Google takes 2 steps to protect user privacy
Google announced two new steps to protect user privacy — moving to scrub personal medical records from search results and halting its long-standing policy of scanning emails to deliver targeted ads.
Previously, Google surveyed the contents of emails to provide personalized ads to users of its free Gmail service. Although paying Gmail customers were never subject to such scanning, Diane Greene, a senior vice president at Google, told Bloomberg that there was confusion about the policy among businesses that pay for its service.
“G Suite’s Gmail is already not used as input for ads personalization, and Google has decided to follow suit later this year in our free consumer Gmail service,” Greene said in a Friday blog post.
The shift comes as Google tweaked its search engine to help hide results that include “confidential, personal medical records of private people.” The change was also first reported by Bloomberg.

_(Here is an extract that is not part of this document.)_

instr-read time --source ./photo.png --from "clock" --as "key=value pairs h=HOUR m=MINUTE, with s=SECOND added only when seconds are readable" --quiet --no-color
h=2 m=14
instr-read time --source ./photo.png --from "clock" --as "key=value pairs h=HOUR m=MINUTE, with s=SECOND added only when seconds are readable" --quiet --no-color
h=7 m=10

The policy appears to be aimed at preventing data posted by individuals from appearing in search results more than data from institutional healthcare providers, where patient privacy is protected under federal law.
“This kind of policy can make it harder for malicious leak of medical records,” said Peter Swire, a privacy expert and professor at Georgia Institute of Technology.
He suggested it might make it harder for leaks of potentially embarrassing medical information about individuals, such as psychiatric records posted as an act of revenge, from gaining attention online.
Google has previously taken steps to mask search results that included individuals’ financial information and revenge porn — explicit photos uploaded without a person’s consent.
In the business of making information accessible for everyone, search engines such as Google carefully weigh which types of information they exclude, said John Verdi, vice president of policy at the Future of Privacy Forum.
Massive breaches in healthcare data over the last few years — compromising more than 100 million records in 2015 alone, according to federal data — present another glaring privacy problem.
But that could be much more challenging to address.
”Social Security data is straightforward. It’s the sort of thing that a computer program can readily identify,” Verdi said. “Health records are not as easily characterized — it is a more complex task for a search engine that is going to try to programmatically identify them.”